Each entry below is to be reproduced exactly, though any pictures it holds must be omitted.

======== Records supplied ========

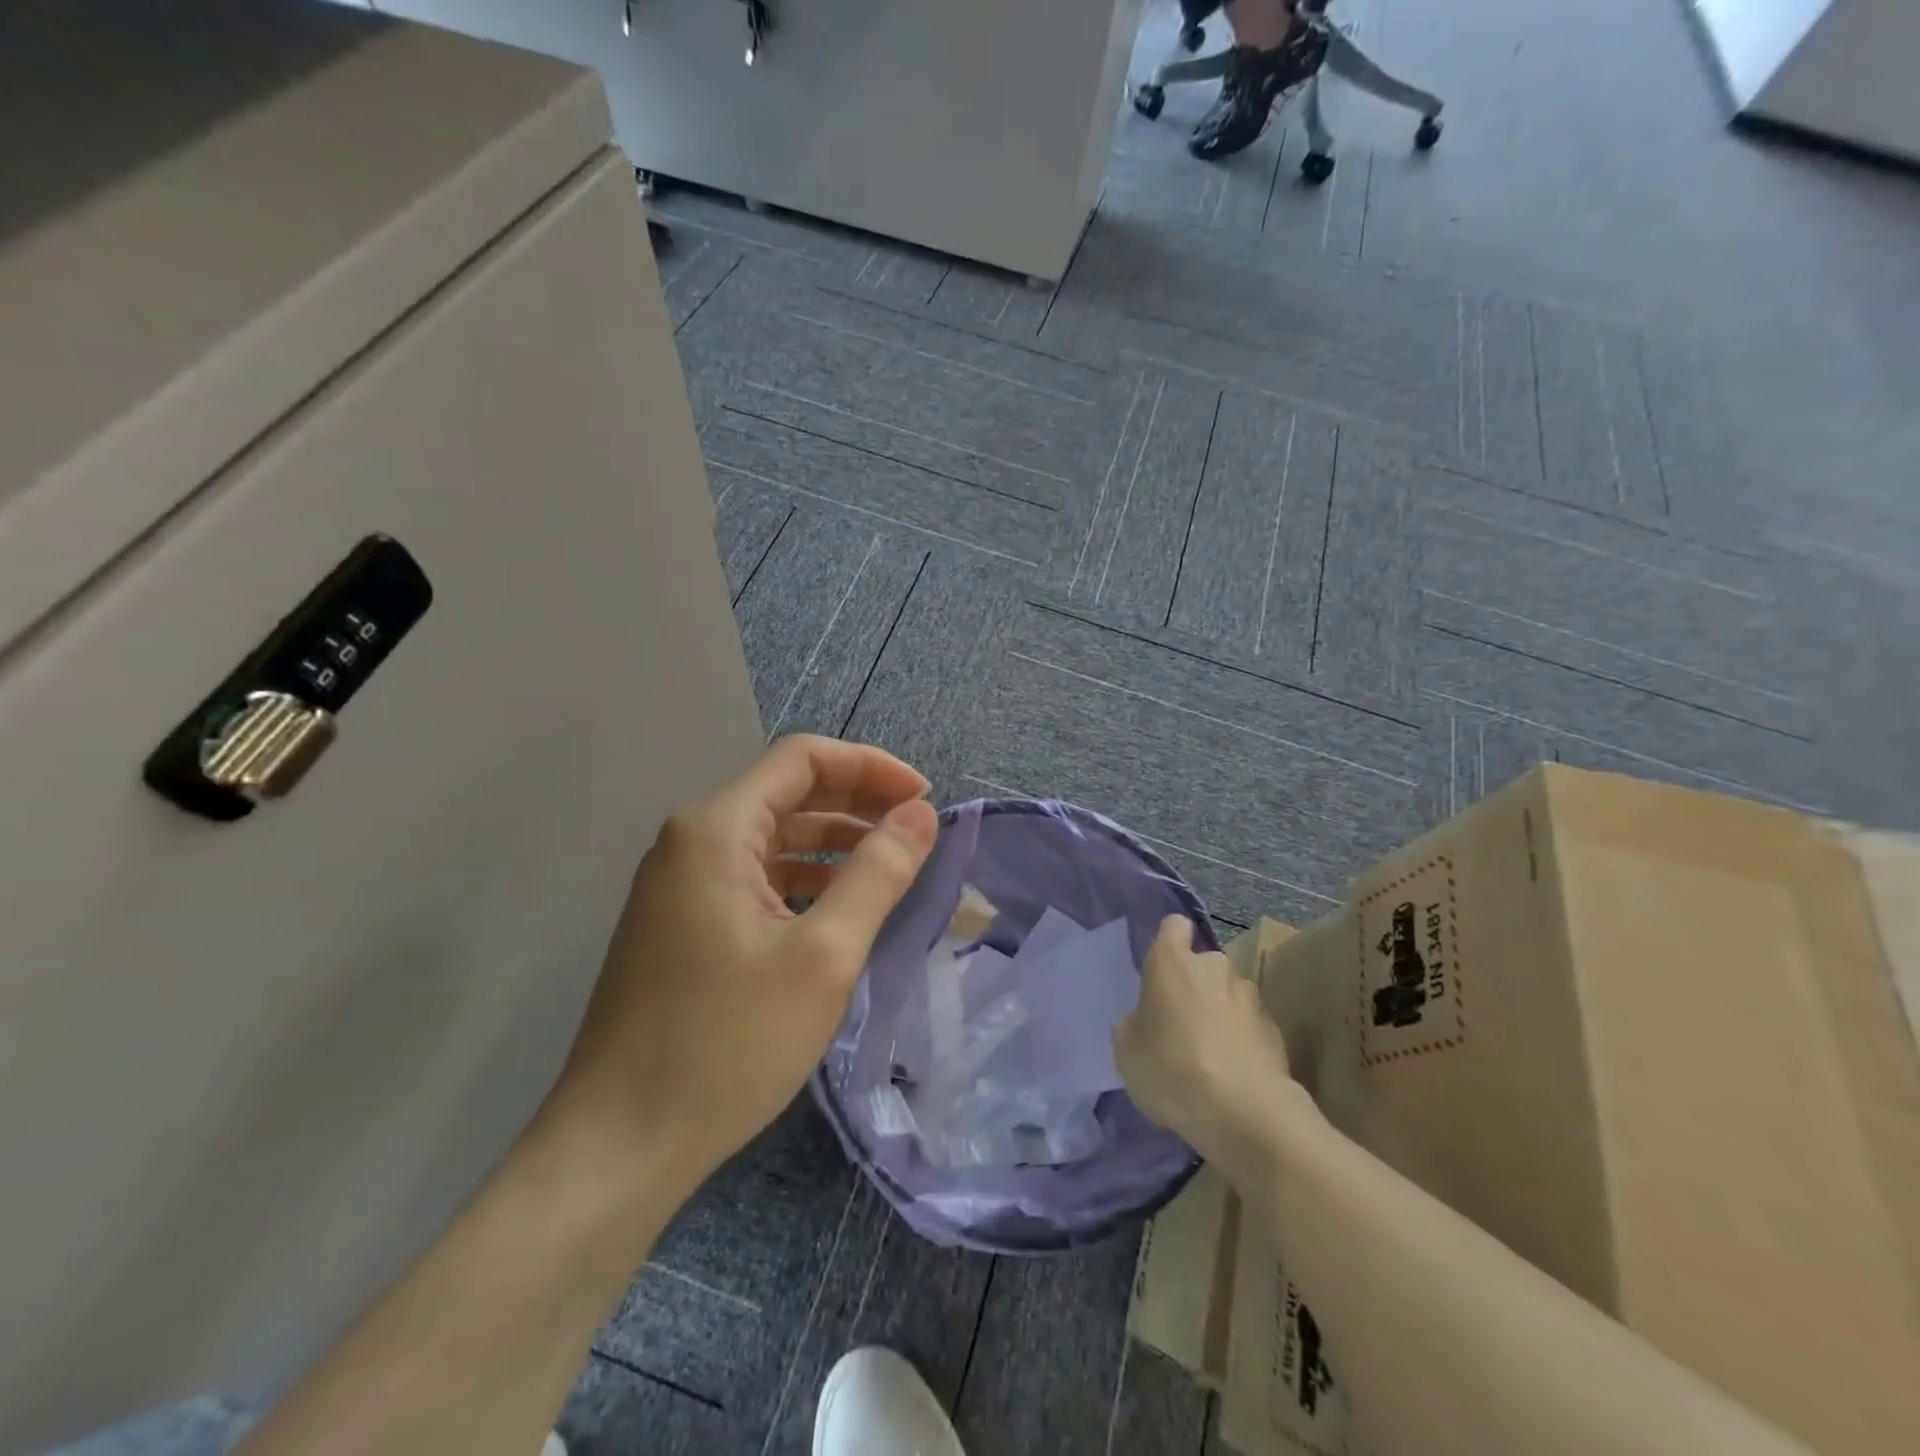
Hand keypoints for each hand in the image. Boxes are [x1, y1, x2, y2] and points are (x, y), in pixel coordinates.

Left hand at [548, 736, 937, 1189]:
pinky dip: (805, 880)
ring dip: (835, 844)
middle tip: (918, 833)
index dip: (870, 767)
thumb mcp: (823, 955)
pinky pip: (756, 878)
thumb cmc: (727, 1043)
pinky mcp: (684, 924)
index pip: (803, 758)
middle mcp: (692, 842)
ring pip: (774, 838)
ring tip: (894, 870)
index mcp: (716, 829)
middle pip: (788, 793)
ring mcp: (682, 885)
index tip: (924, 800)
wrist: (620, 1146)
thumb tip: (919, 813)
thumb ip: (877, 873)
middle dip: (858, 803)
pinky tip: (842, 909)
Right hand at [1114, 915, 1300, 1172]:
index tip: (1161, 970)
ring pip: (1228, 995)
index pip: (1173, 926)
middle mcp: (1214, 967)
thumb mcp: (1127, 1051)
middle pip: (1203, 964)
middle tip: (1180, 1024)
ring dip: (1219, 1013)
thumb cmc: (1172, 1070)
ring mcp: (1250, 997)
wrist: (1246, 1113)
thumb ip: (1134, 1023)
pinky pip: (1249, 1026)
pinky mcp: (1275, 1030)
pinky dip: (1241, 1041)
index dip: (1168, 942)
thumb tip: (1145, 1019)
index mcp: (1172, 962)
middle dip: (1194, 986)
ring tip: (1209, 1056)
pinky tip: (1233, 1075)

========

Task response:
Hand keypoints for each hand in the image. Boxes are [x1, y1, x2, y2] and points are (x, y), in pixel coordinates.

Left hand at [548, 736, 937, 1189]:
pinky dip: (805, 880)
ring dip: (835, 844)
middle tip: (918, 833)
index dip: (870, 767)
thumb mcp: (823, 955)
pinky pip: (756, 878)
thumb cmc: (727, 1043)
pinky mcp: (684, 924)
index pip: (803, 758)
middle mcp: (692, 842)
ring pip: (774, 838)
ring tip: (894, 870)
index mcp: (716, 829)
middle pip: (788, 793)
ring mcp: (682, 885)
index tip: (924, 800)
wrist: (620, 1146)
thumb tip: (919, 813)
thumb ip: (877, 873)
middle dip: (858, 803)
pinky tip: (842, 909)
Right hand at [1114, 915, 1300, 1172]:
index tip: (1161, 970)
ring pip: (1228, 995)
index pip: (1173, 926)
middle mcp: (1214, 967)
thumb mcp: (1127, 1051)
middle pip: (1203, 964)
middle tip: (1180, 1024)
ring dip: (1219, 1013)
thumb cmc: (1172, 1070)
ring mcp: (1250, 997)
wrist: (1246, 1113)
thumb ip: (1134, 1023)
pinky pip: (1249, 1026)
pinky mcp: (1275, 1030)
pinky dip: (1241, 1041)
index dip: (1168, 942)
thumb tip: (1145, 1019)
index mcp: (1172, 962)
middle dip: (1194, 986)
ring tip: (1209, 1056)
pinky tip: (1233, 1075)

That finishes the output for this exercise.